North America’s licensed marijuana companies are reporting major losses as users continue to buy from black-market dealers despite the legalisation of the drug.

Recreational cannabis use has been allowed under Canadian law since October 2018, but it remains illegal for any unlicensed person to be a seller.

Yet up to 42.7% of users still buy at least some of their stash from illegal sources, according to a survey last year by the country’s national statistics agency.

In an interview with the Canadian Broadcasting Corporation (CBC) in October, Mike Serr, head of Canada’s Association of Chiefs of Police, said: “We haven’t disrupted the black market significantly. If there is a strong, vibrant, dark market out there selling illegal drugs, people will go to that and we need to direct them to the legal market.”

Why are so many Canadians buying illegal cannabis?
The black market offers a cheaper and more varied range of marijuana than legal providers, reports Business Insider.

A scarcity of licensed stores is another reason why many buyers turn to illegal dealers, adds The Guardian.

Omar Yar Khan of public relations consulting firm Hill & Knowlton, which advises several cannabis companies, said: “There just aren’t enough legal licensed points of sale across the country. If it’s not convenient for consumers to access the product through the legal system, why would they ever leave the legacy illicit market?”

Users have posted messages on forum website Reddit complaining about quality, too.

One post on Vancouver’s cannabis-focused Reddit feeds said: “The government’s pot is too expensive. The government doesn’t show you a picture of what you’re buying before you buy it, so you cannot be informed as a consumer. The government weed has been full of bugs, mouldy or too dry in some cases, and often takes too long to get there.”

As the black market continues to flourish, “billions of dollars have been wiped off the market values of the industry’s largest companies”, reports the newspaper.

But three of Canada’s biggest licensed producers - Canopy Growth, Tilray and Aurora - are fighting back.

In a bid to “draw consumers from the illicit market and into legal channels”, the firms are set to introduce lower-cost cannabis options, Canopy’s business development head Adam Greenblatt told Newsweek.

What does this mean for legalisation elsewhere?
In the neighbouring US, recreational cannabis use is already legal in 11 states.

And a survey by the Pew Research Center think-tank last November found that 91% of Americans were in favour of legal marijuana for medical or recreational use, with 59% supporting both. Only 32% opposed the legalisation of marijuana, down from 52% in 2010.

Democratic presidential candidate Bernie Sanders has stated his support for legalisation, saying: “We’re going to provide help to the African-American, Latino, and Native American community [to] start businesses to sell legal marijuana, so that a few corporations don’t control the legal marijuana market.”

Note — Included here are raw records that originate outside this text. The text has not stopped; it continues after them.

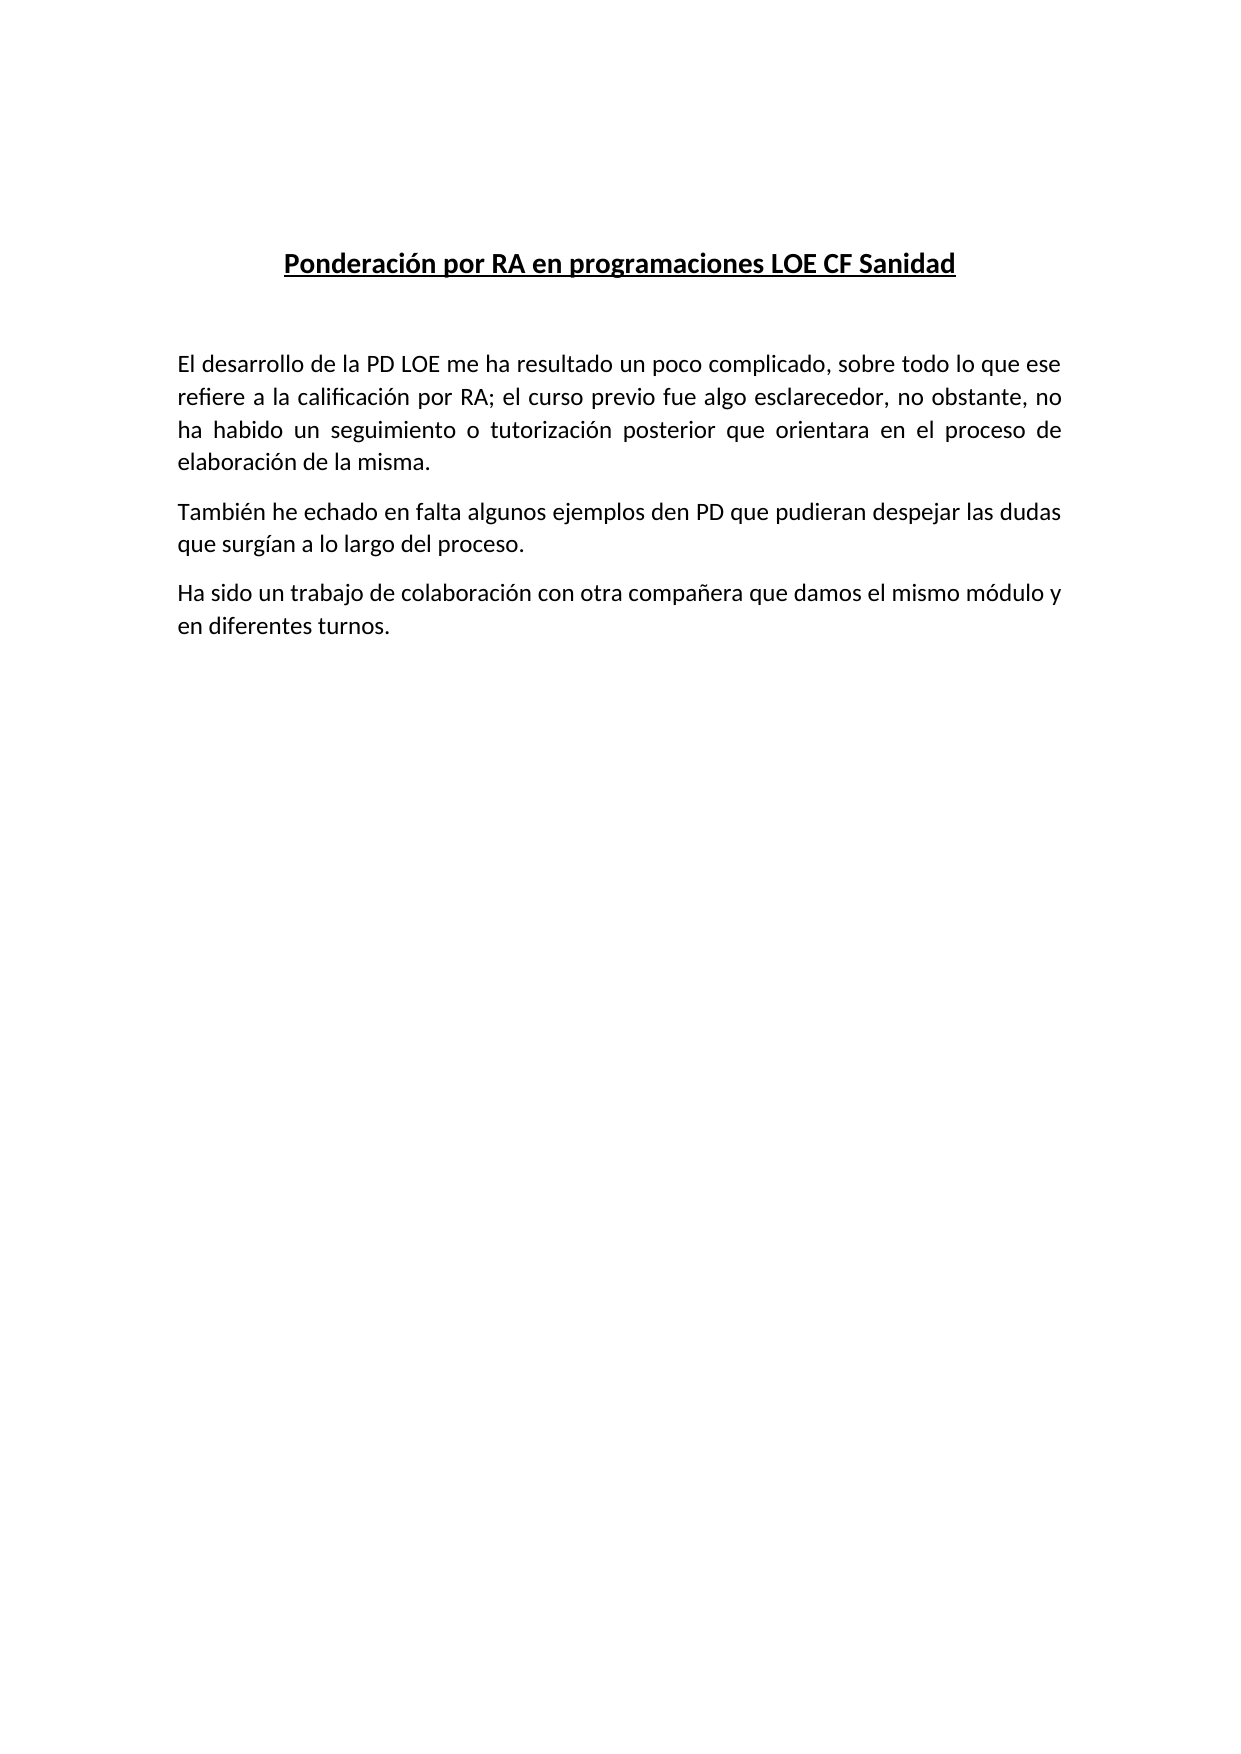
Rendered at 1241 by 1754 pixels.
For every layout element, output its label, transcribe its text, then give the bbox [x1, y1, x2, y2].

text Ponderación por RA en programaciones LOE CF Sanidad [177, 245, 1063, 280]
text Ha sido un trabajo de colaboración con otra compañera que damos el mismo módulo y en diferentes turnos. [177, 578, 1063, 641]
text También he echado en falta algunos ejemplos den PD que pudieran despejar las dudas que surgían a lo largo del proceso. [177, 496, 1063, 559]
text El desarrollo de la PD LOE me ha resultado un poco complicado, sobre todo lo que ese refiere a la calificación por RA; el curso previo fue algo esclarecedor, no obstante, no ha habido un seguimiento o tutorización posterior que orientara en el proceso de elaboración de la misma. [177, 349, 1063, 477]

After Canada legalised recreational cannabis use in 2018, Steve Rolles, a drug policy expert at the Bristol-based Transform think-tank, predicted that the UK would also eventualy change its drug laws, as The Independent reported at the time.

“The tide has turned,” he said. “Canada is a G7 nation and one of the largest Commonwealth countries. We expect the UK and many others to follow suit in the next five years, so that they can put government, not gangsters, in control of the production and supply of cannabis.”

Luxembourg is now set to decriminalise the recreational use of cannabis, New Zealand is to hold a referendum later this year on the issue, and Bermuda has draft legislation tabled for May.